These experts from the UW-Madison faculty and staff have agreed to comment on breaking news, ongoing developments and trends in their areas of expertise. If you need help arranging interviews, email University Communications.
Back-to-school experts available
With August days ticking down to September, experts from UW–Madison are available to discuss back-to-school transitions for students, teachers, and parents.
Travis Wright on: Teaching through trauma
Travis Wright is an associate professor in the Department of Counseling Psychology and faculty director of the Morgridge Center for Public Service. As the new school year gets underway against a backdrop of lingering pandemic concerns and the threat of gun violence, Wright is available to discuss how teachers and schools can respond in times of trauma and stress.
Heather Kirkorian on: Managing screen time
Heather Kirkorian, an expert on the impact of screen media on young children and an associate professor of human development and family studies, is available for interviews about how parents and caregivers can evaluate how much screen time is appropriate for children with the approach of a new school year and the demands of homework and extra-curricular activities.
Experts on today’s news
Richard Keller on: New data shows dangerous heatwaves will increase by midcentury
New data from the nonprofit First Street Foundation finds dangerous heatwaves will intensify and affect more people by midcentury. The data allows residents to search by zip code for their property's risk of damage due to intense heat. In Dane County, the number of days with dangerous heat is expected to increase from 6 to 13 by 2053. Rick Keller, an expert on climate change and its health consequences at the School of Medicine and Public Health, is available for interviews on the new data and what the bigger trend could mean.
Ajay Sethi on: U.K. approves new Moderna COVID-19 booster
Ajay Sethi, a professor of population health sciences at the School of Medicine and Public Health, is available to discuss Moderna's new Omicron-specific booster, just approved in the U.K.
"Many people are not up-to-date on their COVID-19 vaccinations," says Sethi. "Omicron-specific boosters will soon be available in the U.S., too, to help protect at-risk Americans from severe COVID-19 illness or worse."
James Conway on: Polio virus found in NYC wastewater
James Conway is medical director of the UW Health Immunization Program, and professor of pediatrics and infectious disease specialist at the UW School of Medicine and Public Health.
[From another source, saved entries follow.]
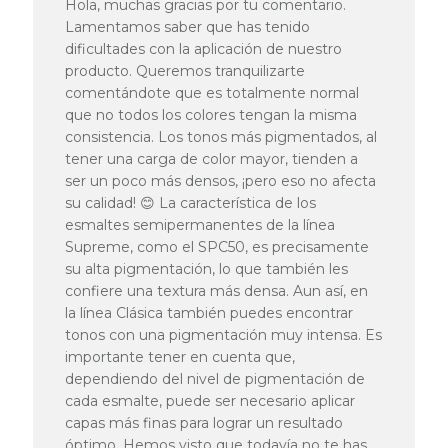
Hola, muchas gracias por tu comentario.
Shop-
Lamentamos saber que has tenido
Inhabers
dificultades con la aplicación de nuestro
zur
producto. Queremos tranquilizarte
Bewertung
comentándote que es totalmente normal
von
Passione
que no todos los colores tengan la misma
Beauty
consistencia. Los tonos más pigmentados, al
Team
tener una carga de color mayor, tienden a
am
ser un poco más densos, ¡pero eso no afecta
Fri
su calidad! 😊 La característica de los
Mar
esmaltes semipermanentes de la línea
28
2025
Supreme, como el SPC50, es precisamente
su alta pigmentación, lo que también les
confiere una textura más densa. Aun así, en
la línea Clásica también puedes encontrar
tonos con una pigmentación muy intensa. Es
importante tener en cuenta que,
dependiendo del nivel de pigmentación de
cada esmalte, puede ser necesario aplicar
capas más finas para lograr un resultado
óptimo. Hemos visto que todavía no te has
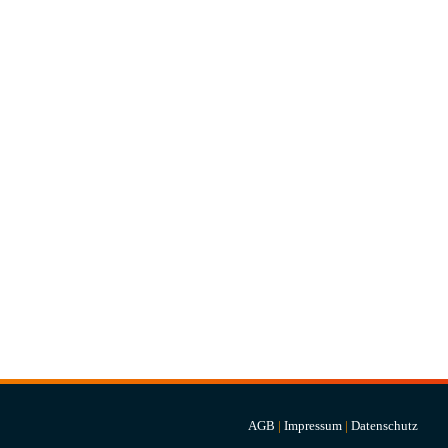
AGB
|
Impressum
|
Datenschutz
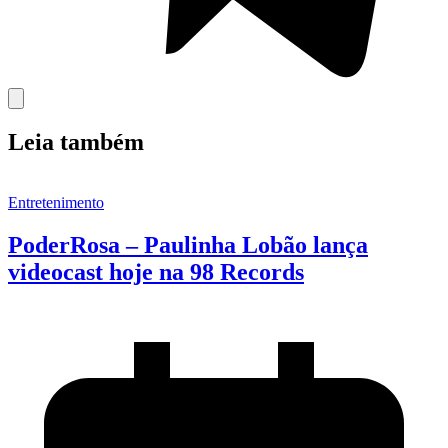
Leia também
Entretenimento
PoderRosa – Paulinha Lobão lança
videocast hoje na 98 Records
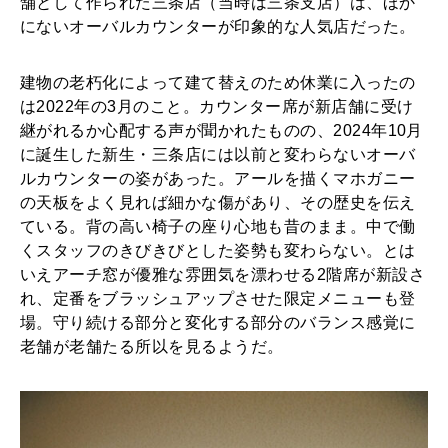
舗として作られた三条店（当時は三条支店）は、ほか
にないオーバルカウンターが印象的な人気店だった。
2025年12月号「お酒の新常識。」
建物の老朽化によって建て替えのため休業に入ったの
は2022年の3月のこと。カウンター席が新店舗に受け
継がれるか心配する声が聞かれたものの、2024年10月
に誕生した新生・三条店には以前と変わらないオーバ
ルカウンターの姿があった。アールを描くマホガニー
の天板をよく見れば細かな傷があり、その歴史を伝え
ている。背の高い椅子の座り心地も昔のまま。中で働
くスタッフのきびきびとした姿勢も変わらない。とは
いえアーチ窓が優雅な雰囲気を漂わせる2階席が新設さ
れ、定番をブラッシュアップさせた限定メニューも登
場。守り続ける部分と変化する部分のバランス感覚に
老舗が老舗たる所以を見るようだ。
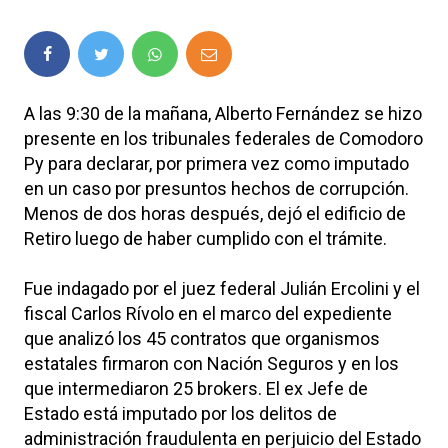
A las 9:30 de la mañana, Alberto Fernández se hizo
presente en los tribunales federales de Comodoro
Py para declarar, por primera vez como imputado
en un caso por presuntos hechos de corrupción.
Menos de dos horas después, dejó el edificio de
Retiro luego de haber cumplido con el trámite.
Fue indagado por el juez federal Julián Ercolini y el
fiscal Carlos Rívolo en el marco del expediente
que analizó los 45 contratos que organismos
estatales firmaron con Nación Seguros y en los
que intermediaron 25 brokers. El ex Jefe de
Estado está imputado por los delitos de
administración fraudulenta en perjuicio del Estado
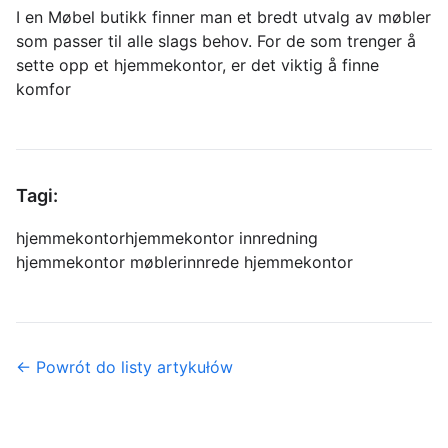
I en Møbel butikk finner man et bredt utvalg av møbler
som passer til alle slags behov. For de som trenger å
sette opp et hjemmekontor, er det viktig å finne
komfor
Tagi:
hjemmekontor
hjemmekontor innredning
hjemmekontor møbler
innrede hjemmekontor
← Powrót do listy artykułów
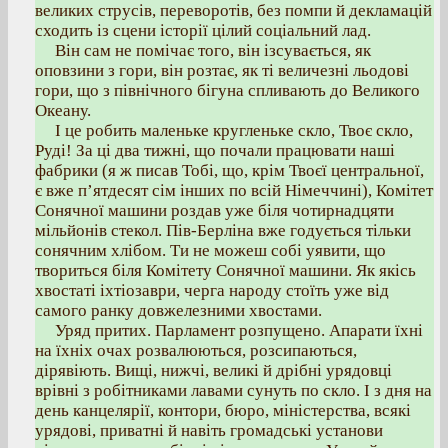
великих струсів, переворотів, без помпи й декламацій
сходить із сцени історії цілий соціальний лад.
Він сам не помічає того, він ізсувається, як
оповзини з гори, він розтає, як ті величезні льодові
гори, що з північного бігуна спливають до Великого
Океану.
І це робить маленьке кругленьке скло, Твоє скло,
Руді! За ці два тижні, що почали працювати наші
фабрики (я ж писав Тобі, що, крім Твоєї центральної,
є вже п’ятдесят сім інших по всій Німеччині), Комітет
Сонячної машини роздав уже біля чотирнадцяти
мільйонів стекол. Пів-Берліна вже годується тільки
сонячним хлібом. Ти не можеш собі уявити, що
твориться біля Комітету Сонячної машини. Як якісь
хвостаті іхтіозаври, черга народу стоїть уже від
самого ранку довжелезними хвостами.
Уряд притих. Парламент розпущено. Апарати їхні
на їхніх очах розвалюються, розсипаються,
дірявіють. Вищі, нижчі, великі й дрібні урядовці
врівні з робітниками лавами сунуть по скло. І з дня на
день канцелярії, контори, бюро, міністерства, всякі
урядові, приватні й навіть громадські установи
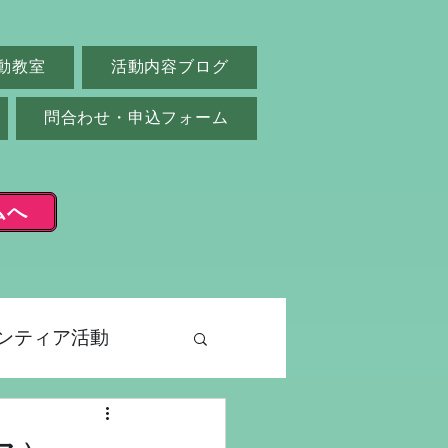
動教室
活動内容ブログ
問合わせ・申込フォーム
ムへ
ンティア活動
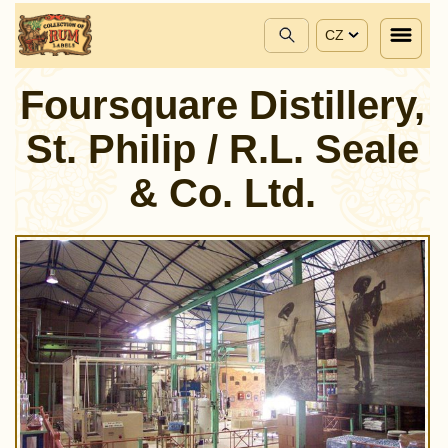
CZ
Foursquare Distillery,
St. Philip / R.L. Seale
& Co. Ltd.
He is available for interviews about the detection of the polio virus in New York City wastewater.
Paul Wilson on: Nuclear plant at risk in Ukraine
Paul Wilson is a nuclear engineer and chair of the Engineering Physics department. A Russian-occupied nuclear power plant in Ukraine has reached a "grave hour," according to a UN watchdog. Wilson can comment on the plant's safety and what's at stake.
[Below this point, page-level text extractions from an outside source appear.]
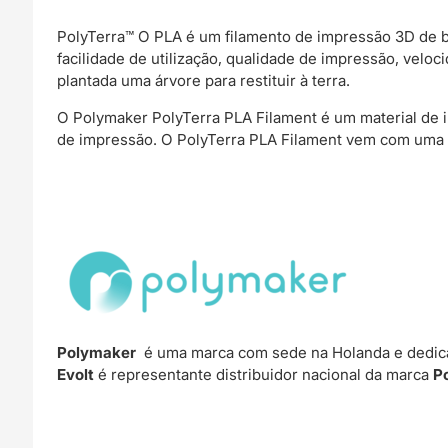
PolyTerra™️ O PLA é um filamento de impressão 3D de b
facilidade de utilização, qualidade de impressão, veloc
plantada uma árvore para restituir à terra.
O Polymaker PolyTerra PLA Filament é um material de 
de impressão. O PolyTerra PLA Filament vem com uma b
Polymaker
é uma marca com sede na Holanda e dedica
Evolt
é representante distribuidor nacional da marca
P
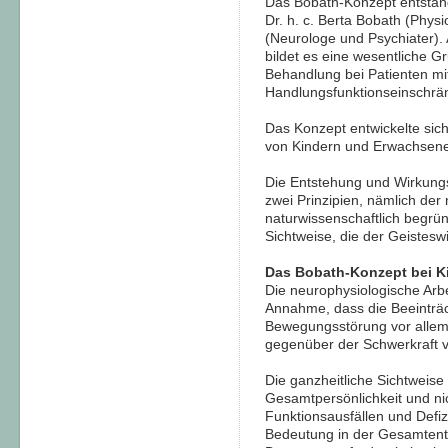
Das Bobath-Konzept entstand
Dr. h. c. Berta Bobath (Phys
(Neurologe und Psychiater). 
bildet es eine wesentliche 
Behandlung bei Patienten mi
Handlungsfunktionseinschrä
Das Konzept entwickelte sic
von Kindern und Erwachsenen
Die Entstehung und Wirkung
zwei Prinzipien, nämlich der
naturwissenschaftlich begrün
Sichtweise, die der Geistes
Das Bobath-Konzept bei K
Die neurophysiologische Arb
Annahme, dass die Beeinträc
Bewegungsstörung vor allem 
gegenüber der Schwerkraft ve
Die ganzheitliche Sichtweise 
Gesamtpersönlichkeit und nich
Funktionsausfällen und Defiz
Bedeutung in der Gesamtent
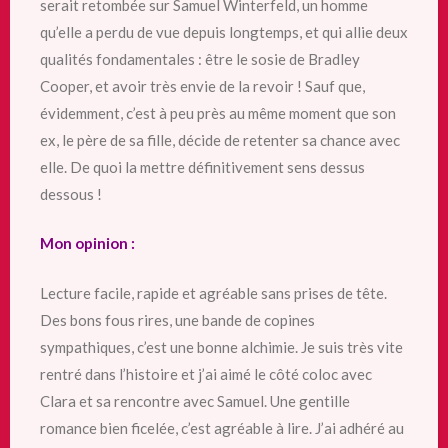
serait retombée sur Samuel Winterfeld, un homme
qu’elle a perdu de vue depuis longtemps, et qui allie deux
qualités fondamentales : être le sosie de Bradley
Cooper, et avoir très envie de la revoir ! Sauf que,
évidemment, c’est à peu près au même moment que son
ex, le père de sa fille, décide de retenter sa chance avec
elle. De quoi la mettre définitivement sens dessus
dessous !
Mon opinion :
Lecture facile, rapide et agréable sans prises de tête.
Des bons fous rires, une bande de copines
sympathiques, c’est une bonne alchimie. Je suis très vite
rentré dans l’histoire et j’ai aimé le côté coloc avec
Clara et sa rencontre avec Samuel. Une gentille
romance bien ficelée, c’est agréable à lire. J’ai adhéré au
“It’s critically important that a safe zone free of military activity be created around the Zaporizhzhia nuclear power plant," says Wilson.
Steven Deller on: Inflation and recession or growth and improvement?
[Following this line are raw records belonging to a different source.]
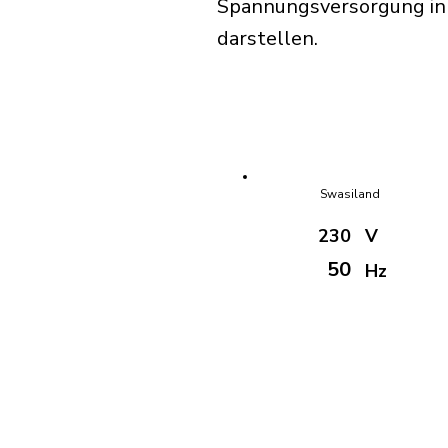
Spannungsversorgung in S
darstellen.
Swasiland
230
V
50
Hz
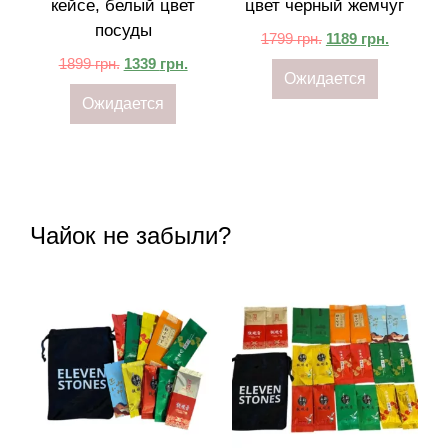
кейсе, белый цвет
цвет черный жемчуг
посуды
1799
грн.
1189
грн.
1899
грн.
1339
грн.
Ожидается
Ожидается
Чайок не забыли?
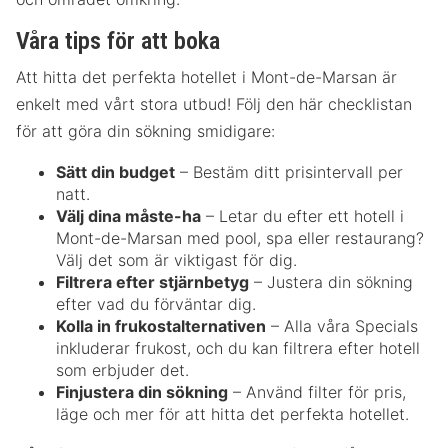
Våra tips för att boka
Att hitta det perfekta hotellet i Mont-de-Marsan är
enkelt med vårt stora utbud! Följ den här checklistan
för att göra din sökning smidigare:
Sätt din budget
– Bestäm ditt prisintervall per
natt.
Välj dina måste-ha
– Letar du efter ett hotell i
Mont-de-Marsan med pool, spa eller restaurang?
Välj det som är viktigast för dig.
Filtrera efter stjärnbetyg
– Justera din sökning
efter vad du förväntar dig.
Kolla in frukostalternativen
– Alla våra Specials
inkluderar frukost, och du kan filtrera efter hotell
som erbjuder det.
Finjustera din sökning
– Använd filter för pris,
läge och mer för att hitta det perfekta hotellet.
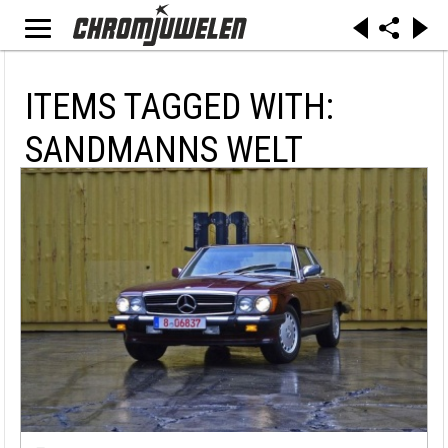
ITEMS TAGGED WITH:
SANDMANNS WELT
Steven Deller is a professor of agriculture and applied economics at the University of Wisconsin-Madison. Deller is available now for interviews to discuss the latest economic indicators and what they say about the health and direction of the economy.
Jonathan Temte on: Monkeypox
Jonathan Temte, an expert on epidemiology and management of viral outbreaks, can discuss the spread of the monkeypox virus, how it is transmitted and how to manage infection risk. Gay and bisexual men remain at greatest risk. "It is most common right now in the gay community, in men who have sex with men, simply because this is where things emerged," Temte says.
Ajay Sethi, an expert on infectious disease epidemiology, can also talk about the virus and how it's spread, as well as how to navigate discussions about risk. "At this time, gay men represent most of the people who have experienced monkeypox infection, and the virus has been spreading through intimate or sexual contact. ... However, anyone — regardless of their sexual identity and even younger children — can become infected following prolonged skin-to-skin contact with someone who has monkeypox infection or by sharing clothing or bedding with someone with monkeypox infection. The virus can also spread through respiratory secretions, so it can be spread between people during prolonged face-to-face contact or when sharing drinks or utensils. The virus can cross the placenta in pregnant people."